● **OBJECTIVE**: Rewrite the data between the lines holding "phylum: Tracheophyta" and "common name: Gyro damson", inclusive, changing "scientific name" to "binomial name" and leaving everything else intact. Output only those lines.

● **EXERCISE MATERIAL**:
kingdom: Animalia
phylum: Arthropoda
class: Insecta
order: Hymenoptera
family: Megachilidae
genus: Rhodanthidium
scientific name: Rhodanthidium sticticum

...

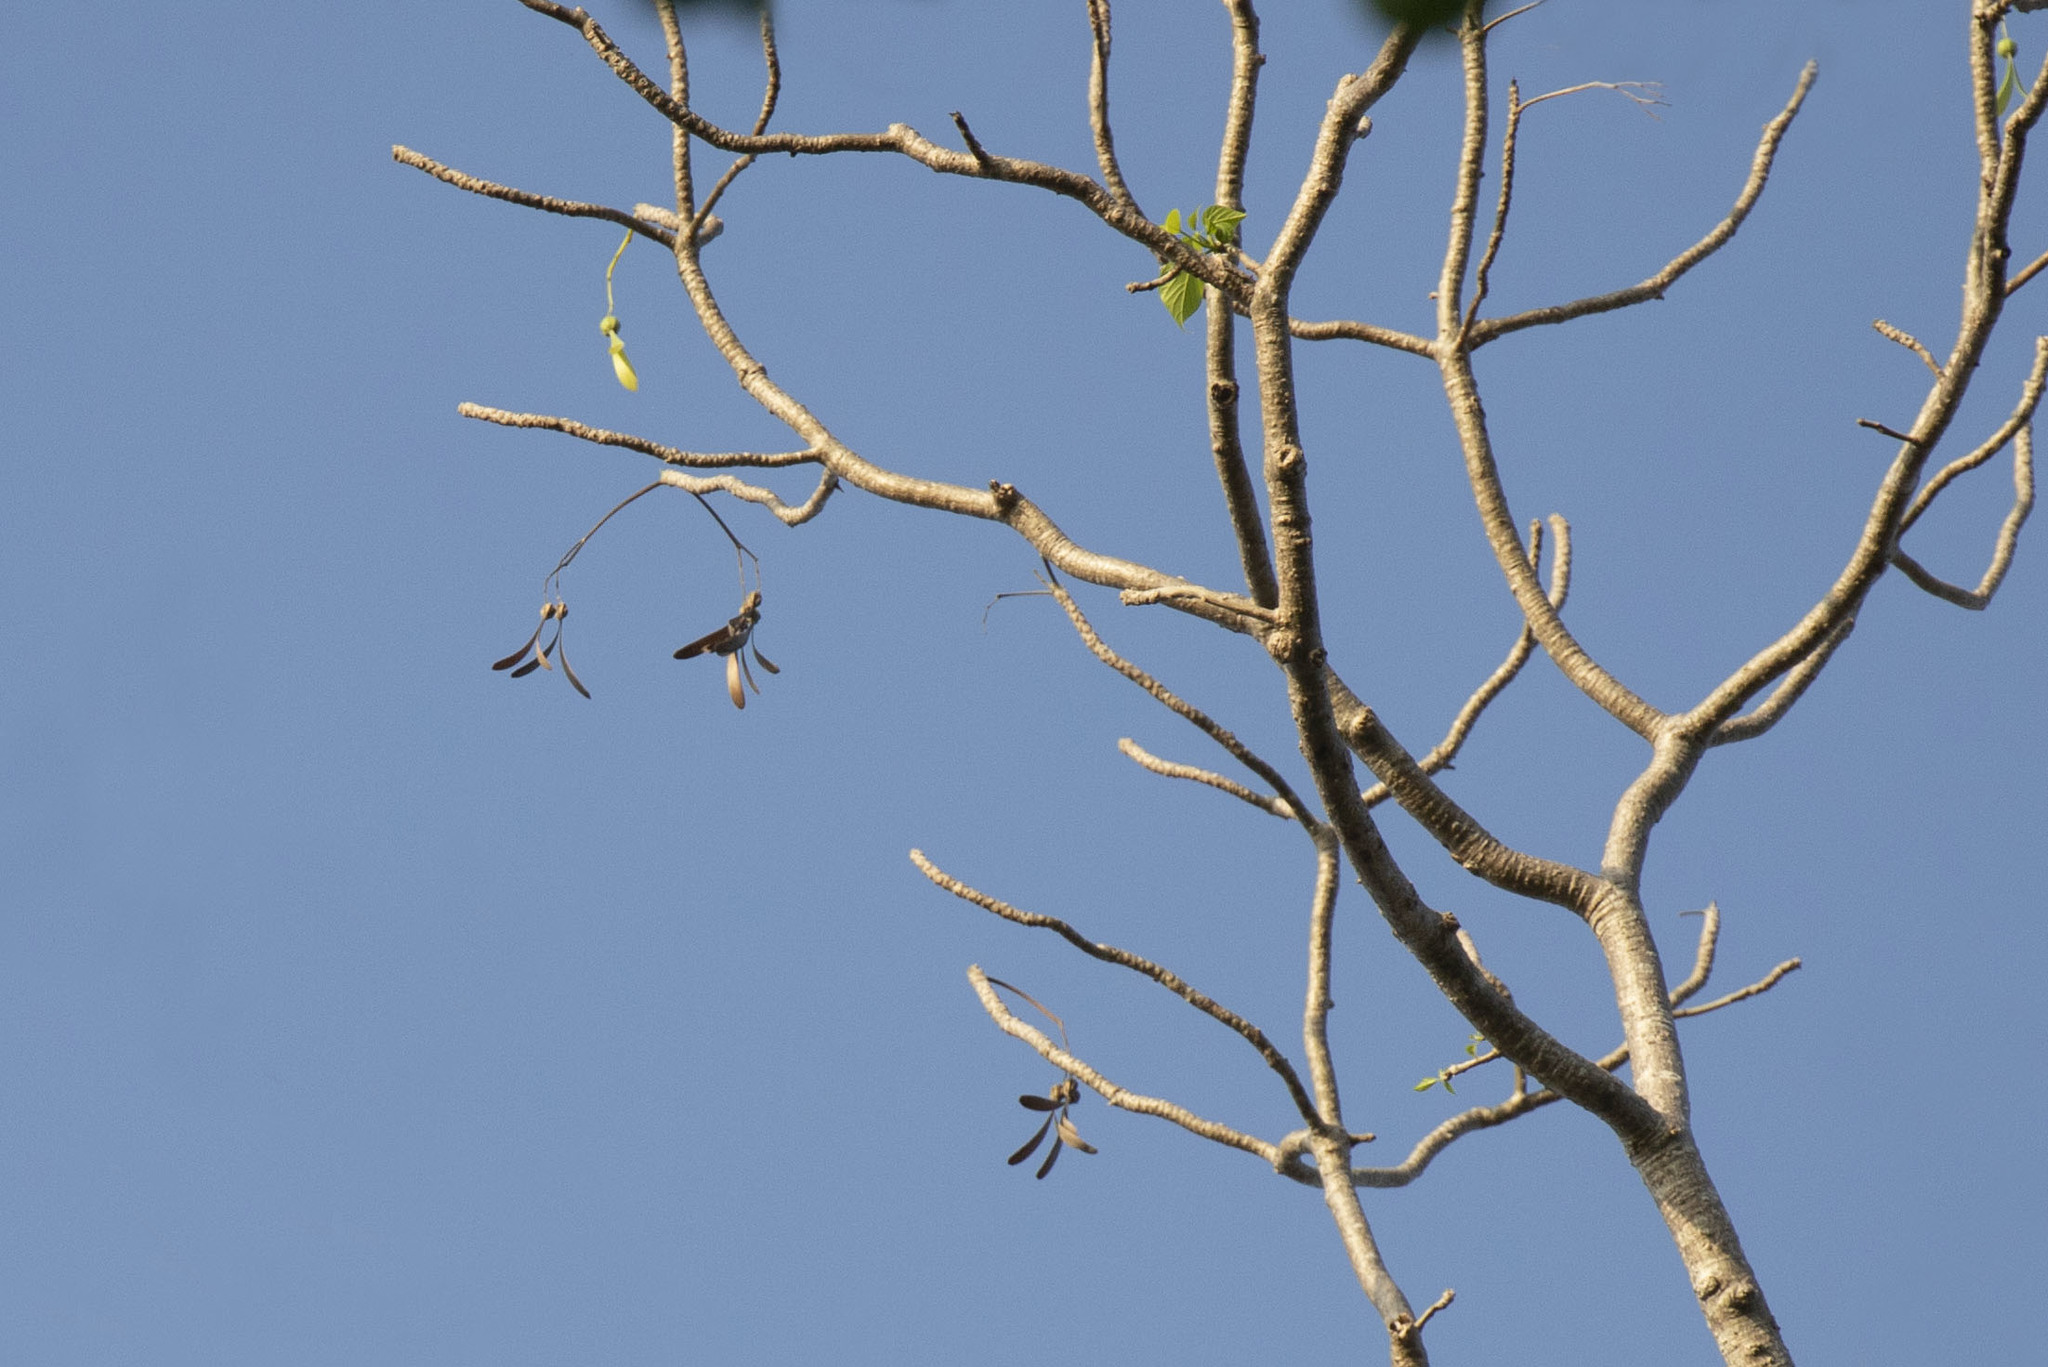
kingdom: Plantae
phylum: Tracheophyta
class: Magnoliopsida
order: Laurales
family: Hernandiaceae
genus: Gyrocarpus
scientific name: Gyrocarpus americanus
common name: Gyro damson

● **REPLY TO THE EXERCISE**:
phylum: Tracheophyta
class: Magnoliopsida
order: Laurales
family: Hernandiaceae
genus: Gyrocarpus
binomial name: Gyrocarpus americanus
common name: Gyro damson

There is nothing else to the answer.